At the base of the stairs, she found more soldiers. Dalinar obviously wanted this place well guarded; she certainly couldn’t complain about that. These let her pass without incident, save a bow and a murmur of “Brightness Radiant.”

She strode down the muraled hallway, the sphere lanterns set along the base of the walls making it pleasingly bright. Once she’d passed the empty library rooms to either side, she heard voices drifting toward her from ahead. She stepped up into the room where she’d faced the Midnight Mother, and got her first good look at the place when it wasn’t covered in writhing darkness.

The crystal pillar at the center really was something incredible. It wasn’t a single gemstone, but a myriad of them fused together: emerald, ruby, topaz, sapphire … All ten varieties seemed to have been melted into a single thick pillar, twenty feet tall. Storms … what would it look like if all those gems were somehow infused, rather than dun as they were at the moment?
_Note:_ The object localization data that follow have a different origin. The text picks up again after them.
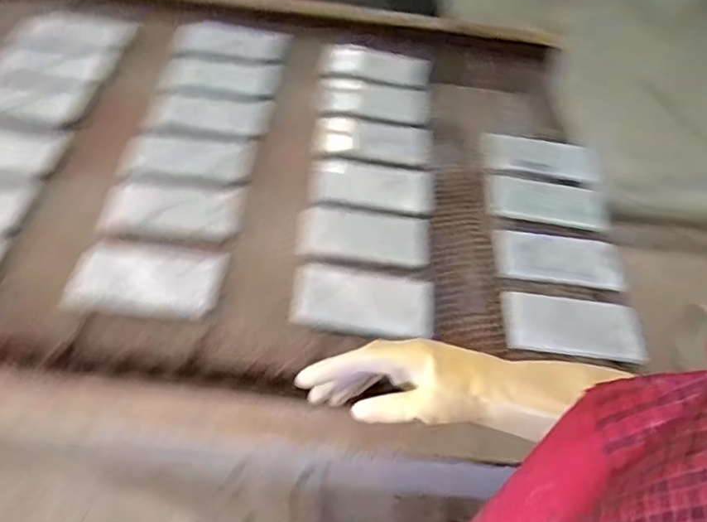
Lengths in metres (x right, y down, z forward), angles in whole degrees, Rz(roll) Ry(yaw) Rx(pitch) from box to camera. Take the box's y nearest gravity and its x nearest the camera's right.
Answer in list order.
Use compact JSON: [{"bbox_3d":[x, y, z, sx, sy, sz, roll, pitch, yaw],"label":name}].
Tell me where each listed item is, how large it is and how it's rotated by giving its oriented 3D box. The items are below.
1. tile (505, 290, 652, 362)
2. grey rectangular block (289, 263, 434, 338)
[{"bbox_3d":[0.293,0.086,0.757,0.189,0.007,0.092,7,45,-5],"label":"tile"},{"bbox_3d":[0.015,0.048,0.715,0.180,0.017,0.094,7,48,-12],"label":"grey rectangular block"}]

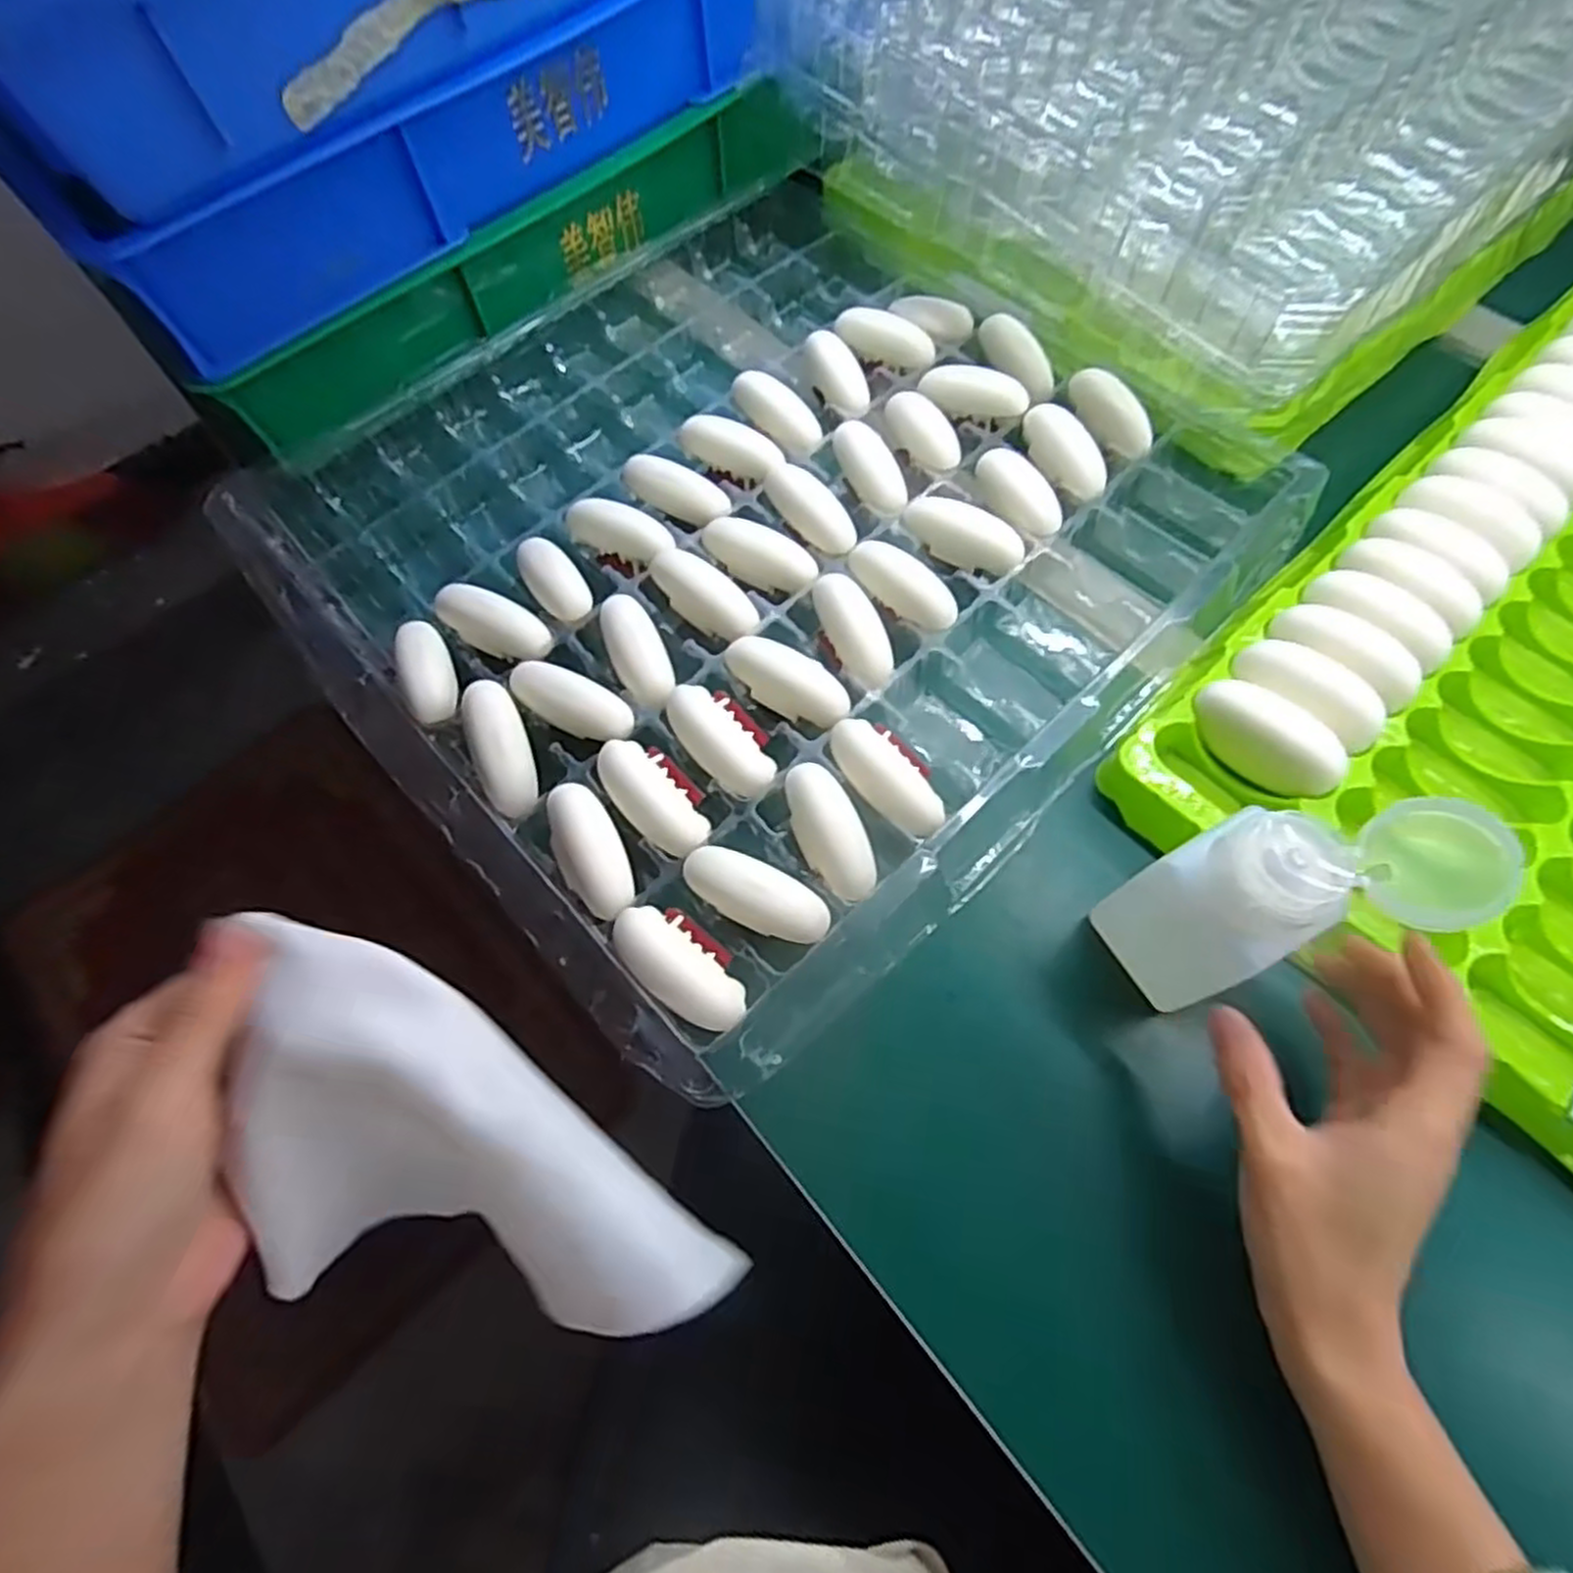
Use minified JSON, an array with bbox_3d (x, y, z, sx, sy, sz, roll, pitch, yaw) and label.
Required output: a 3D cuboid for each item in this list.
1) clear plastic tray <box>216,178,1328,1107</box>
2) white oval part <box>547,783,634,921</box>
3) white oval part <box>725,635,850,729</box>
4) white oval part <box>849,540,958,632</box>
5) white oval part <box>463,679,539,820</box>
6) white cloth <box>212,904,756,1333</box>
[{"bbox_3d":[-0.024,-0.151,0.448,0.462,0.062,0.460,-42,66,-13],"label":"clear plastic tray"},{"bbox_3d":[-0.091,0.029,0.354,0.027,0.014,0.064,-22,64,-4],"label":"white oval part"},{"bbox_3d":[0.000,-0.053,0.382,0.065,0.014,0.028,27,72,12],"label":"white oval part"},{"bbox_3d":[0.061,-0.106,0.402,0.067,0.012,0.022,38,74,22],"label":"white oval part"},{"bbox_3d":[-0.138,-0.019,0.372,0.023,0.018,0.069,-17,88,-5],"label":"white oval part"},{"bbox_3d":[-0.089,0.113,0.252,0.141,0.099,0.102,3,68,3],"label":"white cloth"}]

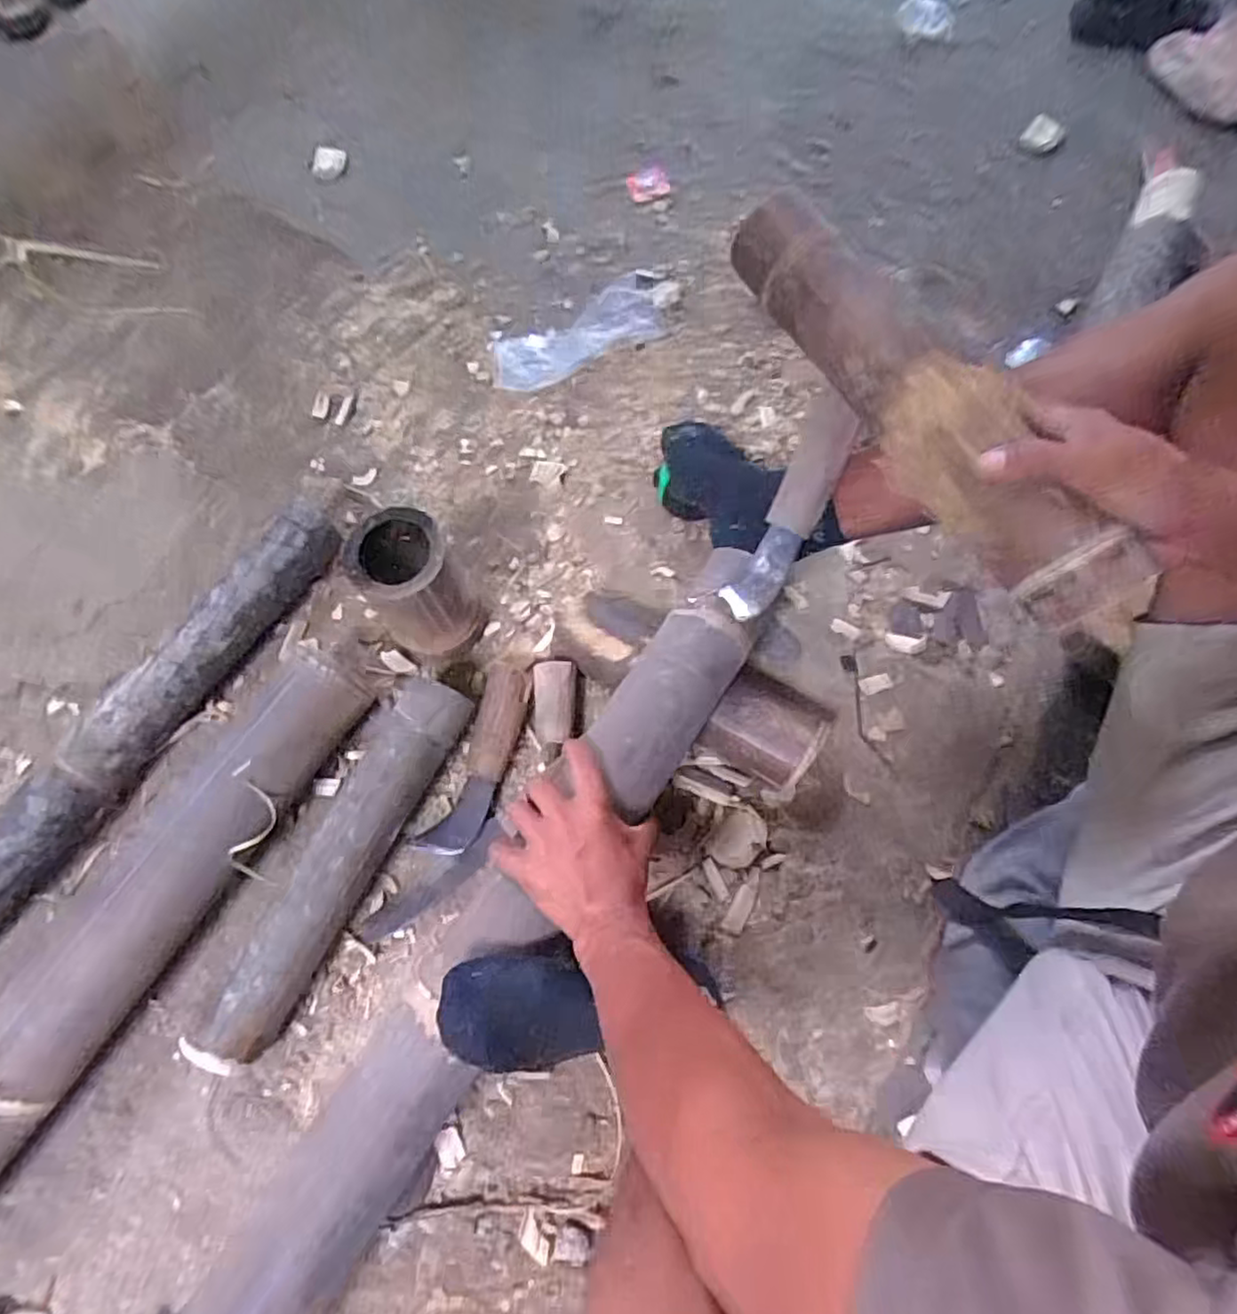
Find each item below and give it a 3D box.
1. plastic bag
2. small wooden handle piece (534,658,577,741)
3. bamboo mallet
[{"bbox_3d":[-0.042,-0.418,0.866,0.261,0.041,0.103,-24,71,-7],"label":"plastic bag"},{"bbox_3d":[-0.066,0.044,0.686,0.042,0.024,0.080,1,88,-20],"label":"small wooden handle piece"},{"bbox_3d":[0.189,-0.166,0.435,0.061,0.058,0.356,-28,71,-8],"label":"bamboo mallet"}]

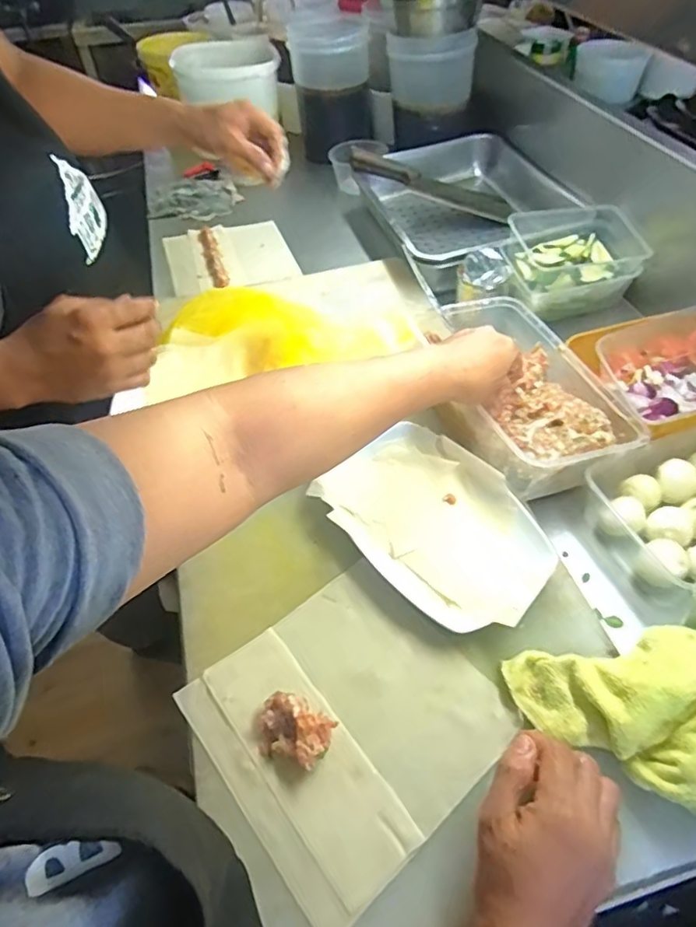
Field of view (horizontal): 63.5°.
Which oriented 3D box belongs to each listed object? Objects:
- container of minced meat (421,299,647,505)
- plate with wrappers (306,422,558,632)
[{"bbox_3d":[0.191,-0.079,0.639,0.171,0.075,0.263,-14,50,-9],"label":"container of minced meat"},{"bbox_3d":[0.086,0.056,0.556,0.158,0.036,0.240,-34,56,-24],"label":"plate with wrappers"}]

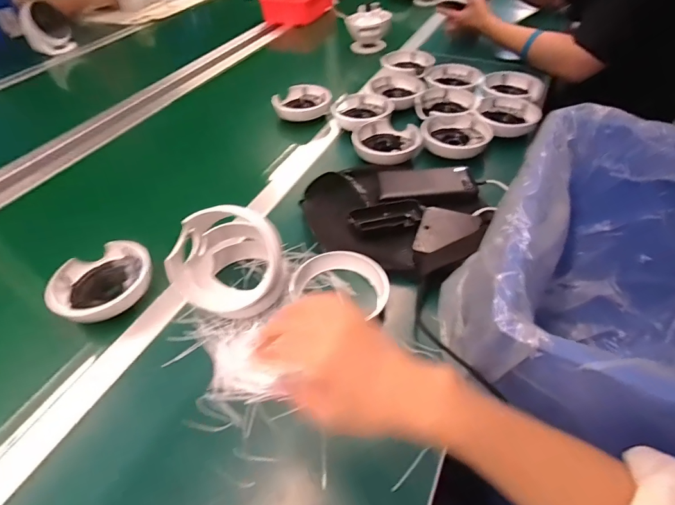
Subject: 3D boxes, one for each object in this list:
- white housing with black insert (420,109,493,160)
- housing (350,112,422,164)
[{"bbox_3d":[0.218,-0.216,0.697,0.122,0.037,0.126,10,49,14],"label":"white housing with black insert"},{"bbox_3d":[0.087,-0.207,0.698,0.119,0.037,0.103,-12,47,-7],"label":"housing"}]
A large group of guards stood at a barricade near the other side of the room, looking down into the tunnel where the Unmade had vanished. Jasnah rounded the giant pillar, freehand resting on the crystal. The princess wore red, lips painted to match, hair up and run through with swordlike hairspikes with rubies on the pommels.

Storms. She was perfect. A curvaceous figure, tan Alethi skin, light violet eyes, and not a hint of aberrant color to her jet-black hair. Making Jasnah Kholin as beautiful as she was brilliant was one of the most unfair things the Almighty had ever done.